Task brief - Lay out the lines below as a Markdown table with two columns, Row for the row number and Line for the line itself, and skip any blank lines. Leave the pictures out of your answer.

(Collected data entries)
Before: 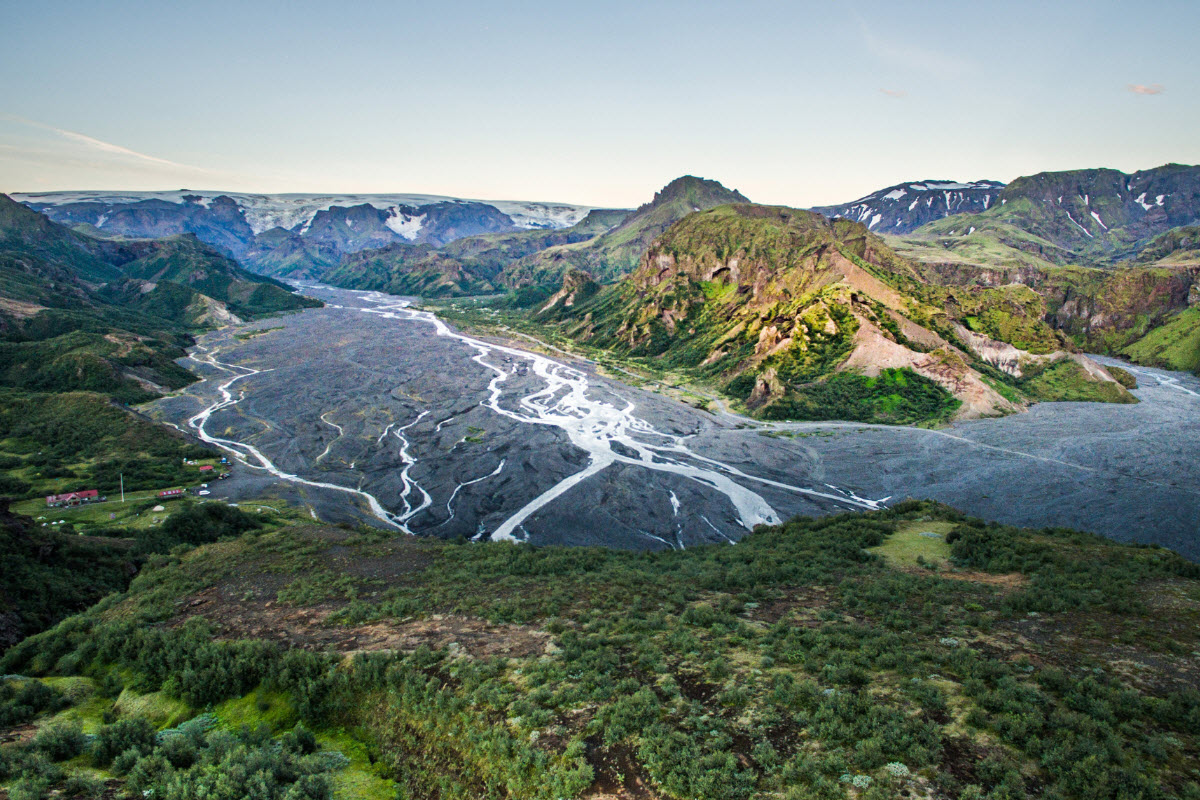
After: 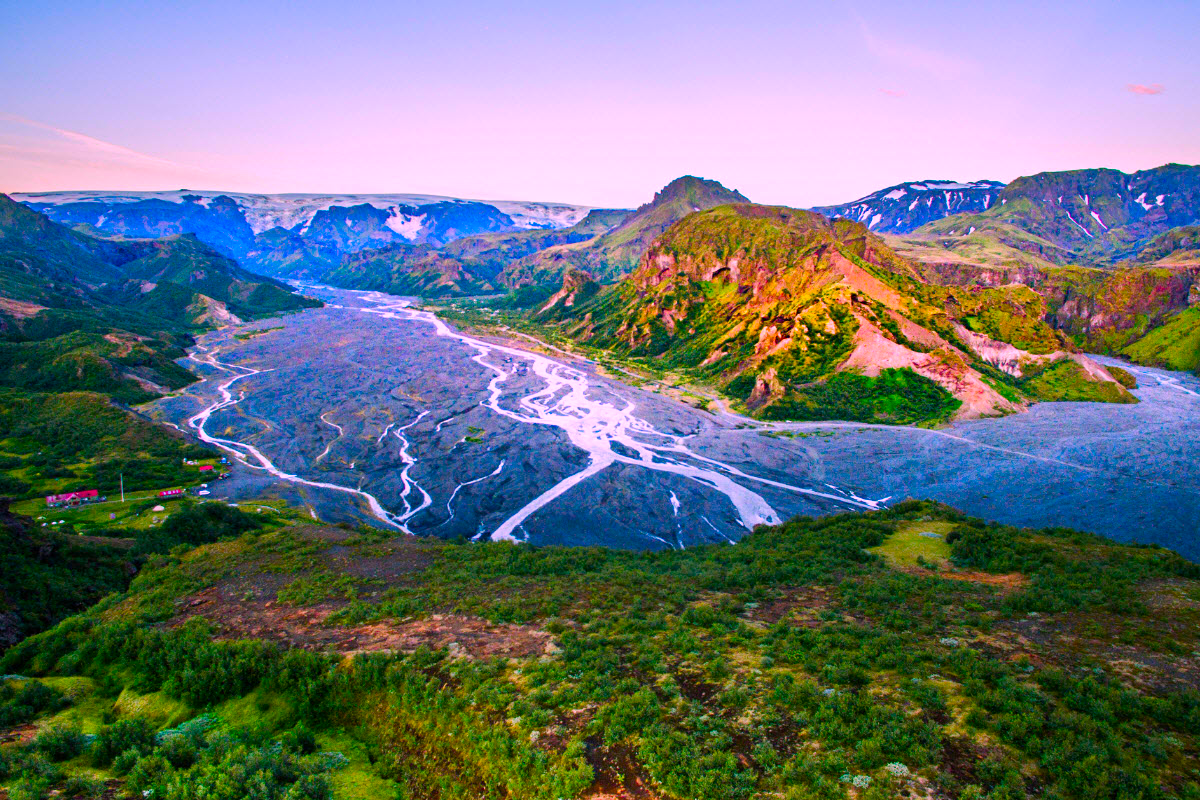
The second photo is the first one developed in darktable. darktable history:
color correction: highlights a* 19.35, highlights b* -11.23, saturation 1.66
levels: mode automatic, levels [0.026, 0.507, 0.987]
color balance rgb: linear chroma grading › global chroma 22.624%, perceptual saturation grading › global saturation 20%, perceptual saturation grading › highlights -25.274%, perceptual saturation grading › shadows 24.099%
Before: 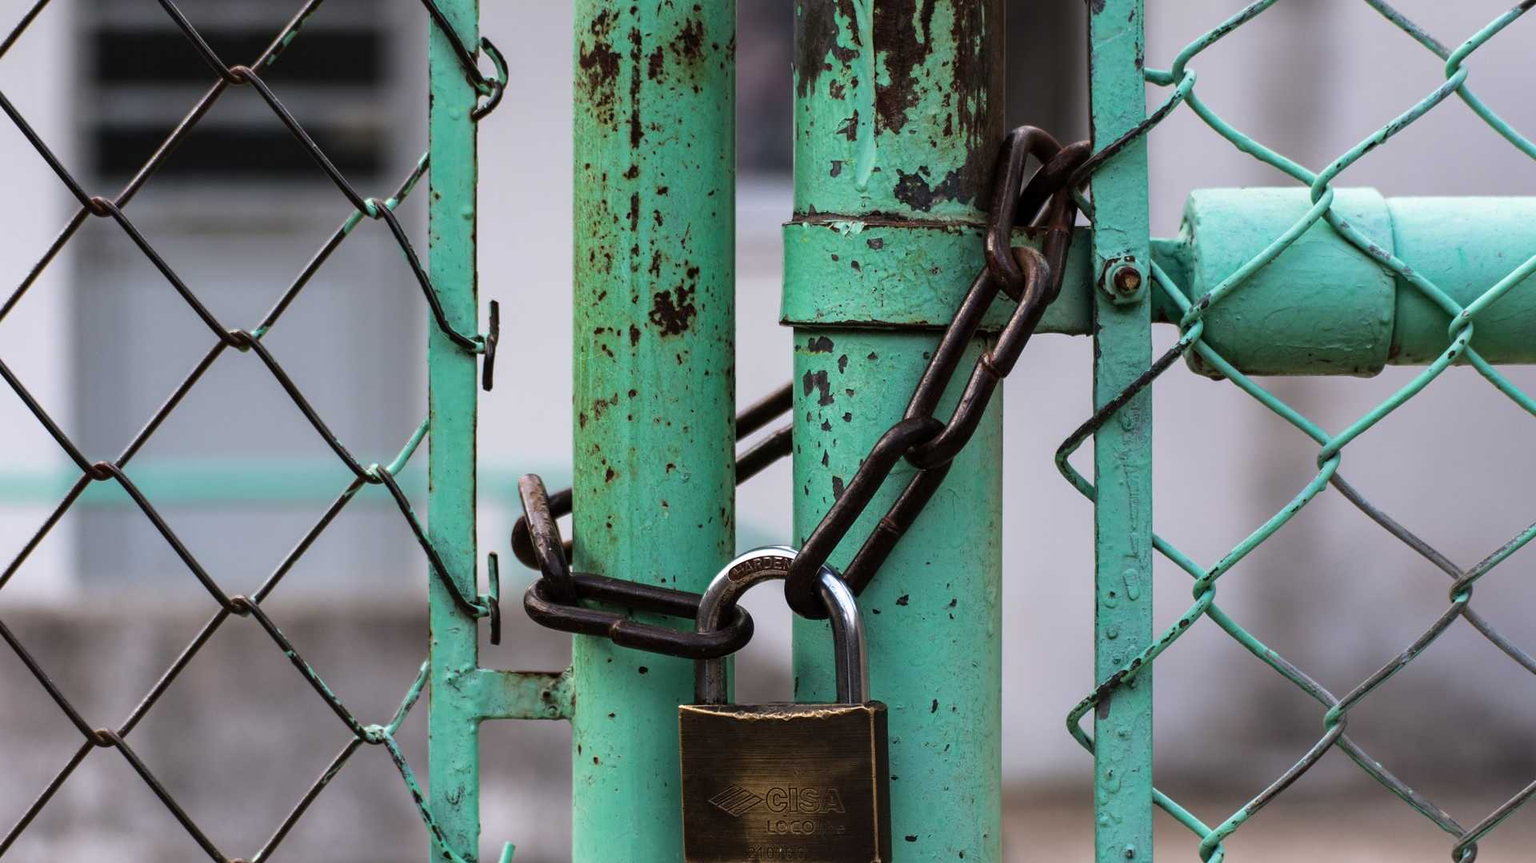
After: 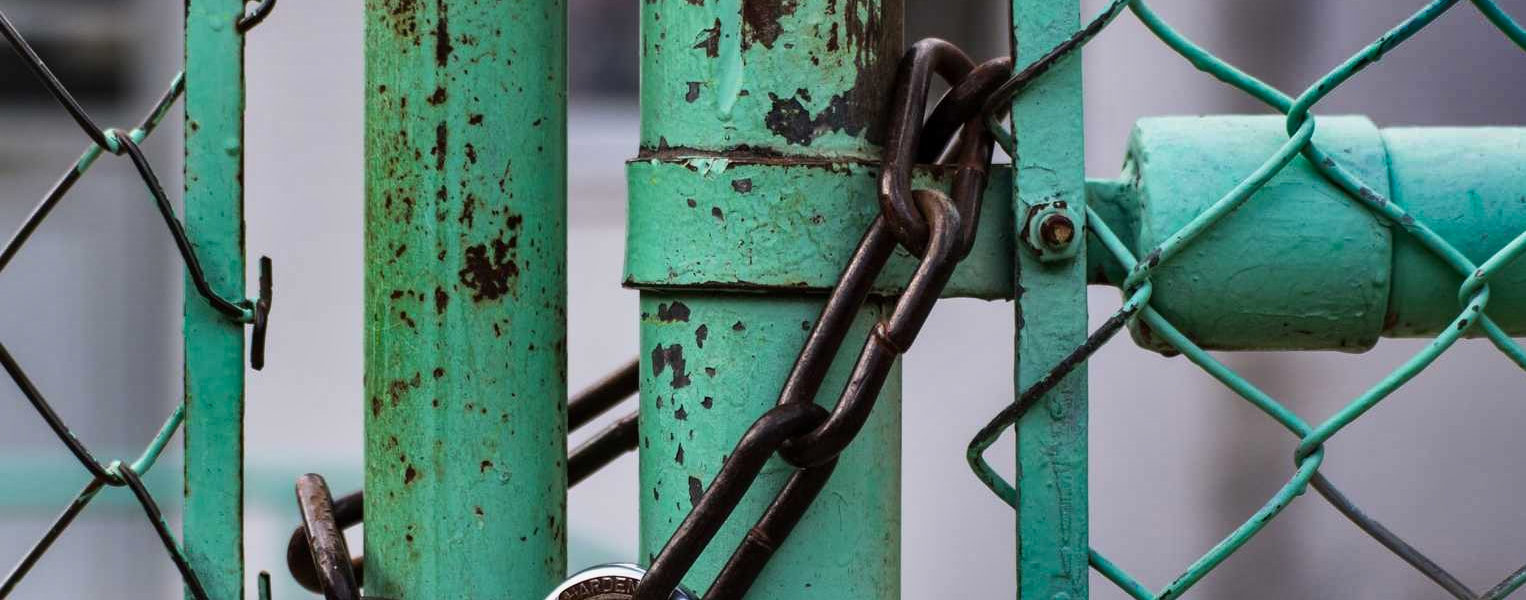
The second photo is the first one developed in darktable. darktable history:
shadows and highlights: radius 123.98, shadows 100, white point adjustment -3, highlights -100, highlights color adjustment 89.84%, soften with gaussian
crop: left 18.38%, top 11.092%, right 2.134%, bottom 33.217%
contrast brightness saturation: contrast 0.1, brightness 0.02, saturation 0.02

Solution to this problem -
| Row | Line |
|---|---|
| 1 | Before:  |
| 2 | After:  |
| 3 | The second photo is the first one developed in darktable. darktable history: |
| 4 | color correction: highlights a* 19.35, highlights b* -11.23, saturation 1.66 |
| 5 | levels: mode automatic, levels [0.026, 0.507, 0.987] |
| 6 | color balance rgb: linear chroma grading › global chroma 22.624%, perceptual saturation grading › global saturation 20%, perceptual saturation grading › highlights -25.274%, perceptual saturation grading › shadows 24.099% |
| 7 | Before:  |
| 8 | After:  |
| 9 | The second photo is the first one developed in darktable. darktable history: |
| 10 | shadows and highlights: radius 123.98, shadows 100, white point adjustment -3, highlights -100, highlights color adjustment 89.84%, soften with gaussian |
| 11 | crop: left 18.38%, top 11.092%, right 2.134%, bottom 33.217% |
| 12 | contrast brightness saturation: contrast 0.1, brightness 0.02, saturation 0.02 |